In Hamas-run schools, kids are taught to hate Jews from the time they can walk. It’s not subtle. It’s in the textbooks, in the songs they sing, in the lessons drilled into them every single day. It’s the foundation of their education. And that has always been a roadblock to peace.
During negotiations, Israel has repeatedly asked Hamas for a simple first step: stop teaching children to hate Jews. Just stop making it part of the curriculum. Hamas never agreed. Because when you spend decades shaping entire generations to believe the other side is their mortal enemy, peace isn’t really on the table.

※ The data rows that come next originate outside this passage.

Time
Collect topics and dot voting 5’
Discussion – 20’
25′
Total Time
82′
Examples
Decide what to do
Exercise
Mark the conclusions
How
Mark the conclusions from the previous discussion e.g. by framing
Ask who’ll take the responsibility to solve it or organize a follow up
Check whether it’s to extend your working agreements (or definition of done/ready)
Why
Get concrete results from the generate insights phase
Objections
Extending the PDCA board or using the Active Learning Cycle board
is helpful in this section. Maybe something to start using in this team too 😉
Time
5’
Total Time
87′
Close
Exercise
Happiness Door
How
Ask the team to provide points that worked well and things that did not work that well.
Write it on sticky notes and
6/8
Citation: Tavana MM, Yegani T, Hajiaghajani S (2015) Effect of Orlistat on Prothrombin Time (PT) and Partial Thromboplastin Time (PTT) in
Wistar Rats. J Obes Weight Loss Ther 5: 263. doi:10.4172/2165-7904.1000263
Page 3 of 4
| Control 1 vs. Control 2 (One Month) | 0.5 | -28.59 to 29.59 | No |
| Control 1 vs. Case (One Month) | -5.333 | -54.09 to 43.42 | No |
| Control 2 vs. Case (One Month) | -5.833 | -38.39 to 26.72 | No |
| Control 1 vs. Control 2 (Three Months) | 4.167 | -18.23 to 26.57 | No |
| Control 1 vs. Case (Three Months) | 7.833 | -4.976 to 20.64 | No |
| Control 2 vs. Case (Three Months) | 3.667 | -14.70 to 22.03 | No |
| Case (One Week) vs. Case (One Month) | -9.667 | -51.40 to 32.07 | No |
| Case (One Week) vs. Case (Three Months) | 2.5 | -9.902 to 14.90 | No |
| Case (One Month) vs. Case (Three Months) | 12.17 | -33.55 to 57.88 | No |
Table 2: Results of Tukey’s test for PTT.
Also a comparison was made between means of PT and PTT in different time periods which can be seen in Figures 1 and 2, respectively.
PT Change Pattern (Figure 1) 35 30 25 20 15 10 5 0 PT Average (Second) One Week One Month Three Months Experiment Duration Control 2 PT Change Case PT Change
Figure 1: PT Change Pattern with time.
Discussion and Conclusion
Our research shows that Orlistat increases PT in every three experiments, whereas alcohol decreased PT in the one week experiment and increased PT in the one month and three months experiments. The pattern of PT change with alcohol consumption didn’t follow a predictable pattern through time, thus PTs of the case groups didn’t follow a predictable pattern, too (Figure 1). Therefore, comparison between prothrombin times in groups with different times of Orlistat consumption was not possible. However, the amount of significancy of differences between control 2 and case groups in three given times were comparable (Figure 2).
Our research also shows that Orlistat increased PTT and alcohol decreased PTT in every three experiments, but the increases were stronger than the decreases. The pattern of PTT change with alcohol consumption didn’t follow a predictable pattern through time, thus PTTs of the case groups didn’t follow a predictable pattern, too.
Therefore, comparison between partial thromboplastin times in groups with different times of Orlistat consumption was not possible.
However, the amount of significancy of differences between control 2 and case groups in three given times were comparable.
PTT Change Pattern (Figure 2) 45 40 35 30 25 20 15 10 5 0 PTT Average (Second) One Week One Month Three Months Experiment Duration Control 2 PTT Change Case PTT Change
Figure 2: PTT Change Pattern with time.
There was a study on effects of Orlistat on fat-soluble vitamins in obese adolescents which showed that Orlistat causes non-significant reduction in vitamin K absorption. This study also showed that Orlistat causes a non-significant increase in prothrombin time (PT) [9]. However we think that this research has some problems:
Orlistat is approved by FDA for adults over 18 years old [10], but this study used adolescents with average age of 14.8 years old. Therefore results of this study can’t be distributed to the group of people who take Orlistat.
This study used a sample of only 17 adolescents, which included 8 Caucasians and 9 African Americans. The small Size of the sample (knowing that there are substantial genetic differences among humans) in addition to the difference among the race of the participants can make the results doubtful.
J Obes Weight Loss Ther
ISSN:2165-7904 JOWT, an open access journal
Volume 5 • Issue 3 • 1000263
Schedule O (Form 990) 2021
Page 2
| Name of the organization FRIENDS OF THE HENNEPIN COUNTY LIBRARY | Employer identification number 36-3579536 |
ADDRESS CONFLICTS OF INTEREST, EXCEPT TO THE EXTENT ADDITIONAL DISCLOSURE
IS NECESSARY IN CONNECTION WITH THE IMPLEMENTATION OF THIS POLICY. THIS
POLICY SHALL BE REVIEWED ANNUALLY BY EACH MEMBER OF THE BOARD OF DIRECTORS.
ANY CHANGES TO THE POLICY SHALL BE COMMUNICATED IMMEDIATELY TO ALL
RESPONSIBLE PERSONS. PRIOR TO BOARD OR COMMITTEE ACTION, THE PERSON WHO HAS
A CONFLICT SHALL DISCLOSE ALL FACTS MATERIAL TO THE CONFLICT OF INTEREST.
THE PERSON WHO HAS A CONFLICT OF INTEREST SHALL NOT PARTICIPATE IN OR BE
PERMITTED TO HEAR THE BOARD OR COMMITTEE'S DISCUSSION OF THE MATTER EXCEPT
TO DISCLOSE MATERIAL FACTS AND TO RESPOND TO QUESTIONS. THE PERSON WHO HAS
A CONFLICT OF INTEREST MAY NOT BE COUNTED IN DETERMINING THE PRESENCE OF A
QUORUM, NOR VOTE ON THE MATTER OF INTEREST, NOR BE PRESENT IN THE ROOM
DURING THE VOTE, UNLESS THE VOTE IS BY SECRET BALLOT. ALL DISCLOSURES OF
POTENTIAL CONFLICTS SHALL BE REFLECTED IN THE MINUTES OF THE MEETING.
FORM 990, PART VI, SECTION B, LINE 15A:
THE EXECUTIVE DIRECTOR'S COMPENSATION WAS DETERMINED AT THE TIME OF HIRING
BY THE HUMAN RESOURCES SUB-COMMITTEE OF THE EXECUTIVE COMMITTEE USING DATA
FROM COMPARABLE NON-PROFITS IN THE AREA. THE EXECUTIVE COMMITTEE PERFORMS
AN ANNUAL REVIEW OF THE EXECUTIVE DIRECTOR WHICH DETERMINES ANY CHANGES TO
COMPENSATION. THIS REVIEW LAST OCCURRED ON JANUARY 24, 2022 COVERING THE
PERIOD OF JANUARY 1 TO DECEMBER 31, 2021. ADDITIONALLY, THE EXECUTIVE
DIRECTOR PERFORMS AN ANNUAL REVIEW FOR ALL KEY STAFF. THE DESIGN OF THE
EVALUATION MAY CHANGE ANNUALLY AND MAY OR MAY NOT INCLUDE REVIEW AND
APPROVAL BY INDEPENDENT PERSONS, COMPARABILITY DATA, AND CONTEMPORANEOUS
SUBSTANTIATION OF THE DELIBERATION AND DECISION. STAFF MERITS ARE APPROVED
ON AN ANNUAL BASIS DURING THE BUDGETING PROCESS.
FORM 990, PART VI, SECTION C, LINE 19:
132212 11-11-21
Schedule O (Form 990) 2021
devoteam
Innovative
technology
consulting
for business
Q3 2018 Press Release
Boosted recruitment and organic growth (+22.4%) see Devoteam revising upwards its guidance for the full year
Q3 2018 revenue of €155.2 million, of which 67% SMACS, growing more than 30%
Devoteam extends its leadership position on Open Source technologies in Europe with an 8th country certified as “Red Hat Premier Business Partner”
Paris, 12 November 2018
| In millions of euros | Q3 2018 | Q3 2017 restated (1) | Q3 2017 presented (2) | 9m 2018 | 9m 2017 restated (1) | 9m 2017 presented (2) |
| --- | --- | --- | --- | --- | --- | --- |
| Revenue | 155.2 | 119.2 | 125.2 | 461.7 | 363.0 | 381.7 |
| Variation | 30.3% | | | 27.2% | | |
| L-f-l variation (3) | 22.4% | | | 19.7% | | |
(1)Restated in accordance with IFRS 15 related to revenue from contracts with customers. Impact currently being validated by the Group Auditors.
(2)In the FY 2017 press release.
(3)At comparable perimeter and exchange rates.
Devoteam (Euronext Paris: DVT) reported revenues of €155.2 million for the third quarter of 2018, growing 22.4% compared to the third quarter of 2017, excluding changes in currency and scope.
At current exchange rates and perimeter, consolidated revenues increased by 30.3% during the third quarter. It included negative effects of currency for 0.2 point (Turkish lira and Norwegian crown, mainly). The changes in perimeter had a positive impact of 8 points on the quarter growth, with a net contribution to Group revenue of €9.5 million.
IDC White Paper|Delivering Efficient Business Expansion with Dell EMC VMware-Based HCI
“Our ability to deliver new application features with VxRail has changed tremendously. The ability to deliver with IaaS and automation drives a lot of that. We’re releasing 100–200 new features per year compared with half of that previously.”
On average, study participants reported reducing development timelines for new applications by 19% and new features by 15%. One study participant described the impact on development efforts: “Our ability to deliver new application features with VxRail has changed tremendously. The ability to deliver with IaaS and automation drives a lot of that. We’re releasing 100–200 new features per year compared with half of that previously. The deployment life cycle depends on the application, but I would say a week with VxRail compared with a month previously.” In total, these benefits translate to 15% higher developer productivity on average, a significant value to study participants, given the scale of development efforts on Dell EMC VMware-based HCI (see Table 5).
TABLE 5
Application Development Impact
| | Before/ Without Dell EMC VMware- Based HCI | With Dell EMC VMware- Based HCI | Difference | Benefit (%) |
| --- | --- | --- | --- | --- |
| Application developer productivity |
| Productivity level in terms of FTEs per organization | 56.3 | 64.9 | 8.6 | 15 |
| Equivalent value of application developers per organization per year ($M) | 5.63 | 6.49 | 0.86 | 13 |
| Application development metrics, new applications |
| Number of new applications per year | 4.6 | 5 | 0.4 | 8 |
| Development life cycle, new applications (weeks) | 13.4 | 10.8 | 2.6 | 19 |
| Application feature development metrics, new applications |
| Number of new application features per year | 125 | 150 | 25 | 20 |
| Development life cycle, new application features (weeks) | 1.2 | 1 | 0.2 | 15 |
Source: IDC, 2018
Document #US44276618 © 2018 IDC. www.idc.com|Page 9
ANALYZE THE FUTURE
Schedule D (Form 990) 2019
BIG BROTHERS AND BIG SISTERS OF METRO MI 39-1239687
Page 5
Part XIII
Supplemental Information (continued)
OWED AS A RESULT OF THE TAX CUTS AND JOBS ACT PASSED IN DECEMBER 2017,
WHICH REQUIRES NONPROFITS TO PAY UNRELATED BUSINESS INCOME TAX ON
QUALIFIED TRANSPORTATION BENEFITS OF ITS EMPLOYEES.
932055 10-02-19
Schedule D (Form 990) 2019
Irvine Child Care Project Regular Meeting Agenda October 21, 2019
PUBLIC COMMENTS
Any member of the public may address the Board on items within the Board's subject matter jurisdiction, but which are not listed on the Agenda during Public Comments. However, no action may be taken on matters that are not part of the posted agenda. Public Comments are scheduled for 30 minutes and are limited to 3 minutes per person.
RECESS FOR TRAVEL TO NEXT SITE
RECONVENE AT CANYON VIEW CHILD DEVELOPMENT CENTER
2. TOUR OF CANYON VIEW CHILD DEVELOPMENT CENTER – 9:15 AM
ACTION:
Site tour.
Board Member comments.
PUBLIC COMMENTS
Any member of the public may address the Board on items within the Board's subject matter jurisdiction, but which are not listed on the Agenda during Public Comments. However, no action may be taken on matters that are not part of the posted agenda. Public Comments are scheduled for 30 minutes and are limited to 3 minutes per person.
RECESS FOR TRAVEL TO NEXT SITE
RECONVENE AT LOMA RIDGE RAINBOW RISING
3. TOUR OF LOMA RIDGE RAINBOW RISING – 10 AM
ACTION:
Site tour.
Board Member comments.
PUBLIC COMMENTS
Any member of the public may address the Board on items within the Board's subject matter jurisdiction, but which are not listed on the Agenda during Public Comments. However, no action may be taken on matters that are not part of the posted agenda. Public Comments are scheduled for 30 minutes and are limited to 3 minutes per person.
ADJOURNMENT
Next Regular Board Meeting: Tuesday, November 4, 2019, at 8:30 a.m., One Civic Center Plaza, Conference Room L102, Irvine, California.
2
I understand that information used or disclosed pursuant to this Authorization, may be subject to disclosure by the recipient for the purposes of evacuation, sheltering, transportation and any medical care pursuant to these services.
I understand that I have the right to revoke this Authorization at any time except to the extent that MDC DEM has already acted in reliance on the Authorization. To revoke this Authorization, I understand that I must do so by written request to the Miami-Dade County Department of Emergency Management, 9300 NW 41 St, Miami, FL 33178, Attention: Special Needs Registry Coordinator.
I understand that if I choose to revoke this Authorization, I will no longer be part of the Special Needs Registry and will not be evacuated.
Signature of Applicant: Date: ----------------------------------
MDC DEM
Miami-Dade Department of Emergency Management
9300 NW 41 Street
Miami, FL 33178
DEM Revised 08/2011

Now, let’s talk about America.
I’ve noticed a disturbing parallel. Increasingly, the right sees the left not as the other half of a shared country—not as people they argue with but ultimately respect—but as the enemy within. Not political opponents, but traitors. And sure, people can go back and point fingers about who started it—just like they do in the Middle East—but at some point, we have to decide to break the cycle.
I’ve seen people on the left contribute to this toxic divide too. But the glee, the joy that comes from “owning the libs”? That’s overwhelmingly pushed from the right. And it comes straight from the top.
Just the other day, Trump sent out an email hawking t-shirts with insults about the left, saying something along the lines of:
“Imagine how fun it will be to walk down the street in this shirt while loony liberals give you nasty looks.”
This isn’t leadership. This is a guy whose entire strategy is division. He does it during national disasters—hurricanes, wildfires, plane crashes. He does it every single day.
We have to come together. We have to start somewhere. And I believe a lot of people on the right are waking up. They didn’t vote for a dictator. They didn’t vote to align America with Russia and North Korea. They didn’t vote to throw democracy out the window.
But that’s exactly where this road leads.
It’s time to decide: Do we keep playing into the divide? Or do we step back and ask what kind of future we actually want?